Set down the entries again word for word, without any of the images.

Segment Start: Material provided

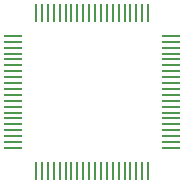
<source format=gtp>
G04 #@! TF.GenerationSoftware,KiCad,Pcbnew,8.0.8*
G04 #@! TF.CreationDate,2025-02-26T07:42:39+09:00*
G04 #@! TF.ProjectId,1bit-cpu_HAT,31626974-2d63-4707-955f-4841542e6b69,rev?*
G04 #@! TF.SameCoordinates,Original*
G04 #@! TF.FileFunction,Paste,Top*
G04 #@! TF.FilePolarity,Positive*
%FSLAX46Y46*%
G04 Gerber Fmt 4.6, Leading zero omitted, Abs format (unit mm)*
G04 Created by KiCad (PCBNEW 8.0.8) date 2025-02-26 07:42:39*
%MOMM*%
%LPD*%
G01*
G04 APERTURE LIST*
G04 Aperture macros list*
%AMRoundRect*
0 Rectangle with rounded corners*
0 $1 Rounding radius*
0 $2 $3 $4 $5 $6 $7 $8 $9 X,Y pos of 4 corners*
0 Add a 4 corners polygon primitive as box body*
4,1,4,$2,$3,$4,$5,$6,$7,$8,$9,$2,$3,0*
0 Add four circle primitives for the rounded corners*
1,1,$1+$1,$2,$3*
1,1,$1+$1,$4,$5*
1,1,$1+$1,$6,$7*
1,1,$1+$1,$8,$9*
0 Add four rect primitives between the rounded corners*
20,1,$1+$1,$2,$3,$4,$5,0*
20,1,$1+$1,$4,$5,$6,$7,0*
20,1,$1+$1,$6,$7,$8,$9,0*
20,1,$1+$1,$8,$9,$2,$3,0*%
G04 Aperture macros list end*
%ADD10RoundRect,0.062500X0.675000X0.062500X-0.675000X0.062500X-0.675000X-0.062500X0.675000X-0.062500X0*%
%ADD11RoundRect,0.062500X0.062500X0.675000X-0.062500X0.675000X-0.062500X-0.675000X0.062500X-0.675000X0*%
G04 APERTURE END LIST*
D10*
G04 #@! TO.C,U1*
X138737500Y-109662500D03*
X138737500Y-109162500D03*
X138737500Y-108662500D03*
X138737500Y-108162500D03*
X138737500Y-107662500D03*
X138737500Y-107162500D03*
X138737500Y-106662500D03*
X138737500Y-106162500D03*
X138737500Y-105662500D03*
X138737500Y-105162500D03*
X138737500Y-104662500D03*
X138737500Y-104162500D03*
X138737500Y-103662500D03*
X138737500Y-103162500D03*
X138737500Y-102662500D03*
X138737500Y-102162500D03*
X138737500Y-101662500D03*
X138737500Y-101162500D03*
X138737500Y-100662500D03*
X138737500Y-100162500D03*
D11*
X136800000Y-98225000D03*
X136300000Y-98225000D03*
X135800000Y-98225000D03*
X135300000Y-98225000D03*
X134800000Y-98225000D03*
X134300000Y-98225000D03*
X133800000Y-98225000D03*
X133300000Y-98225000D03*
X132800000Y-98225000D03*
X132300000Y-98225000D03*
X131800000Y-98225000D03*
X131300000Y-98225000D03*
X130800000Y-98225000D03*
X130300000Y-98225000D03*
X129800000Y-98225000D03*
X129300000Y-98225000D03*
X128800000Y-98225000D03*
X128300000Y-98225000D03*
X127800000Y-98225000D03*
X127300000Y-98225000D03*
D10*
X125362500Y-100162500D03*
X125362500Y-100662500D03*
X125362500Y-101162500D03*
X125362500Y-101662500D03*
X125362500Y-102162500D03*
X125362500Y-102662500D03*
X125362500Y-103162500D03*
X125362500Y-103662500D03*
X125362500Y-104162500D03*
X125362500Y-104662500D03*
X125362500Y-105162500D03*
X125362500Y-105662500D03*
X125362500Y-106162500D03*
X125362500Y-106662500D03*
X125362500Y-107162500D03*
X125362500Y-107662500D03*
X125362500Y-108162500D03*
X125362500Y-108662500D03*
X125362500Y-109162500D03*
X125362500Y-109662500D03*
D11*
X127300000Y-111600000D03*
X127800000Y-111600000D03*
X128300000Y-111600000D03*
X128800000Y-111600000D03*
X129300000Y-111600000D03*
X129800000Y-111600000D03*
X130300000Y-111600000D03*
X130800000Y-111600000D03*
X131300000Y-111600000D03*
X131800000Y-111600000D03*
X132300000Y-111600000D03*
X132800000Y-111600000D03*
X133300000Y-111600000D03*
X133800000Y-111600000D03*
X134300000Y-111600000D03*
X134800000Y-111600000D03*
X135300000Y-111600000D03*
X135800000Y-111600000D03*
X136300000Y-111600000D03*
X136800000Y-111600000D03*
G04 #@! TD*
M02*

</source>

Segment End: Material provided

> **Problem solution**
<source format=gtp>
G04 #@! TF.GenerationSoftware,KiCad,Pcbnew,8.0.8*
G04 #@! TF.CreationDate,2025-02-26T07:42:39+09:00*
G04 #@! TF.ProjectId,1bit-cpu_HAT,31626974-2d63-4707-955f-4841542e6b69,rev?*
G04 #@! TF.SameCoordinates,Original*
G04 #@! TF.FileFunction,Paste,Top*
G04 #@! TF.FilePolarity,Positive*
%FSLAX46Y46*%
G04 Gerber Fmt 4.6, Leading zero omitted, Abs format (unit mm)*
G04 Created by KiCad (PCBNEW 8.0.8) date 2025-02-26 07:42:39*
%MOMM*%
%LPD*%
G01*
G04 APERTURE LIST*
G04 Aperture macros list*
%AMRoundRect*
0 Rectangle with rounded corners*
0 $1 Rounding radius*
0 $2 $3 $4 $5 $6 $7 $8 $9 X,Y pos of 4 corners*
0 Add a 4 corners polygon primitive as box body*
4,1,4,$2,$3,$4,$5,$6,$7,$8,$9,$2,$3,0*
0 Add four circle primitives for the rounded corners*
1,1,$1+$1,$2,$3*
1,1,$1+$1,$4,$5*
1,1,$1+$1,$6,$7*
1,1,$1+$1,$8,$9*
0 Add four rect primitives between the rounded corners*
20,1,$1+$1,$2,$3,$4,$5,0*
20,1,$1+$1,$4,$5,$6,$7,0*
20,1,$1+$1,$6,$7,$8,$9,0*
20,1,$1+$1,$8,$9,$2,$3,0*%
G04 Aperture macros list end*
%ADD10RoundRect,0.062500X0.675000X0.062500X-0.675000X0.062500X-0.675000X-0.062500X0.675000X-0.062500X0*%
%ADD11RoundRect,0.062500X0.062500X0.675000X-0.062500X0.675000X-0.062500X-0.675000X0.062500X-0.675000X0*%
G04 APERTURE END LIST*
D10*
G04 #@! TO.C,U1*
X138737500Y-109662500D03*
X138737500Y-109162500D03*
X138737500Y-108662500D03*
X138737500Y-108162500D03*
X138737500Y-107662500D03*
X138737500Y-107162500D03*
X138737500Y-106662500D03*
X138737500Y-106162500D03*
X138737500Y-105662500D03*
X138737500Y-105162500D03*
X138737500Y-104662500D03*
X138737500Y-104162500D03*
X138737500Y-103662500D03*
X138737500Y-103162500D03*
X138737500Y-102662500D03*
X138737500Y-102162500D03*
X138737500Y-101662500D03*
X138737500Y-101162500D03*
X138737500Y-100662500D03*
X138737500Y-100162500D03*
D11*
X136800000Y-98225000D03*
X136300000Y-98225000D03*
X135800000Y-98225000D03*
X135300000Y-98225000D03*
X134800000Y-98225000D03*
X134300000Y-98225000D03*
X133800000Y-98225000D03*
X133300000Y-98225000D03*
X132800000Y-98225000D03*
X132300000Y-98225000D03*
X131800000Y-98225000D03*
X131300000Y-98225000D03*
X130800000Y-98225000D03*
X130300000Y-98225000D03*
X129800000Y-98225000D03*
X129300000Y-98225000D03*
X128800000Y-98225000D03*
X128300000Y-98225000D03*
X127800000Y-98225000D03*
X127300000Y-98225000D03*
D10*
X125362500Y-100162500D03*
X125362500Y-100662500D03*
X125362500Y-101162500D03*
X125362500Y-101662500D03*
X125362500Y-102162500D03*
X125362500Y-102662500D03*
X125362500Y-103162500D03*
X125362500Y-103662500D03*
X125362500Y-104162500D03*
X125362500Y-104662500D03*
X125362500Y-105162500D03*
X125362500Y-105662500D03*
X125362500Y-106162500D03*
X125362500Y-106662500D03*
X125362500Y-107162500D03*
X125362500Y-107662500D03*
X125362500Y-108162500D03*
X125362500Y-108662500D03*
X125362500Y-109162500D03*
X125362500Y-109662500D03*
D11*
X127300000Y-111600000D03*
X127800000Y-111600000D03*
X128300000Y-111600000D03*
X128800000Y-111600000D03*
X129300000Y-111600000D03*
X129800000Y-111600000D03*
X130300000Y-111600000D03*
X130800000Y-111600000D03*
X131300000Y-111600000D03*
X131800000Y-111600000D03*
X132300000Y-111600000D03*
X132800000Y-111600000D03*
X133300000Y-111600000D03*
X133800000Y-111600000D03*
X134300000Y-111600000D03*
X134800000Y-111600000D03*
X135300000Y-111600000D03*
X135800000Y-111600000D03*
X136300000Y-111600000D03*
X136800000Y-111600000D03*
G04 #@! TD*
M02*

</source>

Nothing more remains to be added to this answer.